Alibaba launches an AI that makes all photos sing realistically

Generative AI models cover all areas, whether text with ChatGPT, video with Sora or images with Midjourney. Technology is even tackling music generation, with Adobe launching Project Music GenAI Control. Meanwhile, Alibaba unveils a stunning new tool in China: EMO.

EMO can make any portrait sing

In a research article dated February 27, 2024, Alibaba’s scientific arm unveils its AI model called EMO, which is capable of turning photos into video clips. Simply put, all you have to do is give him a portrait and during a “advanced audio and video synthesis”the person starts singing on it.

The proof in pictures since the model was used to make Joaquin Phoenix sing as Joker in the feature film of the same name, Leonardo DiCaprio, Audrey Hepburn and even the Mona Lisa.

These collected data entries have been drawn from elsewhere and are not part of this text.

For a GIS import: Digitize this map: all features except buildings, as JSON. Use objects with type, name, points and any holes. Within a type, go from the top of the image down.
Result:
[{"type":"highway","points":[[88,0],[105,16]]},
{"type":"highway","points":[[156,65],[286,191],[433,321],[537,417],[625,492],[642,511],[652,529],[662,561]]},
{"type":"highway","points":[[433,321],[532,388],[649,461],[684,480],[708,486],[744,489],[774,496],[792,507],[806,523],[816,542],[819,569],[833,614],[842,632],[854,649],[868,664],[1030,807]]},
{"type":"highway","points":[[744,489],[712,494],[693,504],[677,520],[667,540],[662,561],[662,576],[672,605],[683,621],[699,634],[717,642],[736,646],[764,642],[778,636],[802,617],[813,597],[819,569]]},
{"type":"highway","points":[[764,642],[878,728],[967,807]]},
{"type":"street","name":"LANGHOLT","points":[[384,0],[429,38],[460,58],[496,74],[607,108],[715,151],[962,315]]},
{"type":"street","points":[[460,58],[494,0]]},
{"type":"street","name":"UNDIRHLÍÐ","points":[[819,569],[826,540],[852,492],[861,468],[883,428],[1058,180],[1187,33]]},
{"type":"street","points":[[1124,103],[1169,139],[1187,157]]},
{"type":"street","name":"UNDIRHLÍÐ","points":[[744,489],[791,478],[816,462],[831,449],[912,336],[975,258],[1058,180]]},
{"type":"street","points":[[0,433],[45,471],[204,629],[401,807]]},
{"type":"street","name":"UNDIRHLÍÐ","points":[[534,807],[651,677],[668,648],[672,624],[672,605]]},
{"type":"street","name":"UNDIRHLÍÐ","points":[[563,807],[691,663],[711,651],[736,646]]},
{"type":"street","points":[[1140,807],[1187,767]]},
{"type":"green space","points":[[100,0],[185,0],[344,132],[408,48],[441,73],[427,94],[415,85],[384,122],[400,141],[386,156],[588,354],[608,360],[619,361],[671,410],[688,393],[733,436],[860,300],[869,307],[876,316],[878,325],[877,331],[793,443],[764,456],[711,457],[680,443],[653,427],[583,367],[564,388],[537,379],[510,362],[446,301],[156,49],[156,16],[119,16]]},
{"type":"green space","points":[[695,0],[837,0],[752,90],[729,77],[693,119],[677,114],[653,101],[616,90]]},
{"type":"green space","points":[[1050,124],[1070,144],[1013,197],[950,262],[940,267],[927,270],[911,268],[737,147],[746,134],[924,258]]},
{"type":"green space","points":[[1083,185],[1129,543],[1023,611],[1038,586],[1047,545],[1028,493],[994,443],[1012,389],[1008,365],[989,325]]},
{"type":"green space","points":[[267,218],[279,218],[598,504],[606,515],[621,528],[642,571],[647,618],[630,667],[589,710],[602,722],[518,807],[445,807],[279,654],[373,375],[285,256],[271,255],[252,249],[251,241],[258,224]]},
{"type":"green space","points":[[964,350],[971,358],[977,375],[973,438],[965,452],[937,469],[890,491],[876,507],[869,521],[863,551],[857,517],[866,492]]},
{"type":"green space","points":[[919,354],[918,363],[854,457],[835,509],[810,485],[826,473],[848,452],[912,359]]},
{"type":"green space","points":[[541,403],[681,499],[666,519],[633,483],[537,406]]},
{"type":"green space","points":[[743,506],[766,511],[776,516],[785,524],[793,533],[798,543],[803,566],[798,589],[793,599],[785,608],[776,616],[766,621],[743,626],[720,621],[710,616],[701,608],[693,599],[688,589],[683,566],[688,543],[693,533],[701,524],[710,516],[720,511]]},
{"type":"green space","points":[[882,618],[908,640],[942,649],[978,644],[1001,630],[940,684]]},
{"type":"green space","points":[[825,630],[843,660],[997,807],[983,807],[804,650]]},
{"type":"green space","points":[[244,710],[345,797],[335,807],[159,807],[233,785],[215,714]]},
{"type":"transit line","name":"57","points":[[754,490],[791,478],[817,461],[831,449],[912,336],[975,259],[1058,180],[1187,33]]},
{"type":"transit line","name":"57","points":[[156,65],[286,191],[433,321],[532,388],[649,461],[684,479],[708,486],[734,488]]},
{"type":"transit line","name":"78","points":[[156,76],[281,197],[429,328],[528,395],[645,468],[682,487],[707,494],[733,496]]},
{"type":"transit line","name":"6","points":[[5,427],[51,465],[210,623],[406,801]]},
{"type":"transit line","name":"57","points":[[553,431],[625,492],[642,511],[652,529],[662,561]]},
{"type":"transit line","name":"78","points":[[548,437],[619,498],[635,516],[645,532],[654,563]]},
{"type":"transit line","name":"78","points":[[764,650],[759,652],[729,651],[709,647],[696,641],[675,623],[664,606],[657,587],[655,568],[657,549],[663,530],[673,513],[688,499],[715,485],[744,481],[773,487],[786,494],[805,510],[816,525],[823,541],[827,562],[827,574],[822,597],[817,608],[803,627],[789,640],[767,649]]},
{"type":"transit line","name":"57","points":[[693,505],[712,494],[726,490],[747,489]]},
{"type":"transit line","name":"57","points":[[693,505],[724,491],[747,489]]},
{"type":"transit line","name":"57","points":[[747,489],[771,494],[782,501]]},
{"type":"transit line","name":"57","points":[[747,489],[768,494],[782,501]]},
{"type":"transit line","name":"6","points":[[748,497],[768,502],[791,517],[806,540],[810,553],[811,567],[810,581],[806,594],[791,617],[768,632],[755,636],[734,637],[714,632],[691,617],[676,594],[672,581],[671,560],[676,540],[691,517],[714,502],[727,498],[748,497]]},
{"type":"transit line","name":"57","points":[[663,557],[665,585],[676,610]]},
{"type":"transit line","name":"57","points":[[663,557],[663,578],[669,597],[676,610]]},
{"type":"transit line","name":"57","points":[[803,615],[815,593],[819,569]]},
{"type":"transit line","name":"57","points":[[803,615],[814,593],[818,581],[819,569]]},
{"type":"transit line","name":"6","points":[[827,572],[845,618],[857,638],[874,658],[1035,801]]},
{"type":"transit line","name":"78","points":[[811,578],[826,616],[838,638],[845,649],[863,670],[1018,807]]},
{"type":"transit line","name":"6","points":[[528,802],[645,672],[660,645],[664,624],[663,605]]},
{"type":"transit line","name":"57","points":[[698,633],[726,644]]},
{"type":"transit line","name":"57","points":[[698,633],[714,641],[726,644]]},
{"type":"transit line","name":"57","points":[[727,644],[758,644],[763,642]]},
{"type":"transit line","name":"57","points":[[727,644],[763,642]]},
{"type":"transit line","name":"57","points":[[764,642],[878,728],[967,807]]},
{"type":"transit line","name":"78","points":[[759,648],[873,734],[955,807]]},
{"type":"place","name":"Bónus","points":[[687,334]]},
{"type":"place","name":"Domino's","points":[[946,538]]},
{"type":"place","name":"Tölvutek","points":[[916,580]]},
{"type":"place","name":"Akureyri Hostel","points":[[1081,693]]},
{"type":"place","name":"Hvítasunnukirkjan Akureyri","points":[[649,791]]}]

What EMO impresses is that it doesn’t just move lips. Facial expressions, blinking and lip sync are very realistic. Alibaba is satisfied with its technology and test results. For the company that owns AliExpress, the videos are “convincing”.

An AI powered by an audio-video database

To deliver EMO, Alibaba’s scientific arm explains that it relied on audio-video data consisting of 250 hours of content and 150 million images. Using audio data coupled with facial movement information, AI can generate realistic facial expressions.

As Stable Diffusion stated at the launch of version 3, Alibaba says it is aware of the ethical issues EMO could cause. When it comes to disinformation and the use of the image of third parties, for example in an electoral context, this AI cannot escape legitimate fears. The company is also committed to developing methods to detect fake videos, such as those generated by the tool.